→ TASK DESCRIPTION: Search the listing for the string "dictionaries". Copy every line that has it.
=== EXTRACTED RECORDS ===
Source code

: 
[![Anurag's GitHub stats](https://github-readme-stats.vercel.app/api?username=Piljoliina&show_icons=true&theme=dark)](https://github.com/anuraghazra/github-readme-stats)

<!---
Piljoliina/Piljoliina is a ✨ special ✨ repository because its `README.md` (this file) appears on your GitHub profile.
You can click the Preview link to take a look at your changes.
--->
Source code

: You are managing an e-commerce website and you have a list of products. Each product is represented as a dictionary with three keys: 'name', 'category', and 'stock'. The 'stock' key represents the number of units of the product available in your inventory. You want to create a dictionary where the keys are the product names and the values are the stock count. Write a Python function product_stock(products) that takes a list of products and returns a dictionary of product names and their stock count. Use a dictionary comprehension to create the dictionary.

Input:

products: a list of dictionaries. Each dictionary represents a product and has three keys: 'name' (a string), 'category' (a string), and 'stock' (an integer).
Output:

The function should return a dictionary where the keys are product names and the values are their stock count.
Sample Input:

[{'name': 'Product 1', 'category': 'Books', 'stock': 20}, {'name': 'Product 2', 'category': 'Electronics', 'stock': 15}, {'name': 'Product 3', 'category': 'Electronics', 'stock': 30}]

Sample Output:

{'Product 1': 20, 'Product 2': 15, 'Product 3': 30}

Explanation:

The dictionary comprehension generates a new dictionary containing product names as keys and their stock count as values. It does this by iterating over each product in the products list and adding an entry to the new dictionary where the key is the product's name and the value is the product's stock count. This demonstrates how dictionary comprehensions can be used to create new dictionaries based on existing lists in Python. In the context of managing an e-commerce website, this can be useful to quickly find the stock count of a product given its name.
===
→ RESPONSE AREA:
products: a list of dictionaries. Each dictionary represents a product and has three keys: 'name' (a string), 'category' (a string), and 'stock' (an integer).
The dictionary comprehension generates a new dictionary containing product names as keys and their stock count as values. It does this by iterating over each product in the products list and adding an entry to the new dictionary where the key is the product's name and the value is the product's stock count. This demonstrates how dictionary comprehensions can be used to create new dictionaries based on existing lists in Python. In the context of managing an e-commerce website, this can be useful to quickly find the stock count of a product given its name.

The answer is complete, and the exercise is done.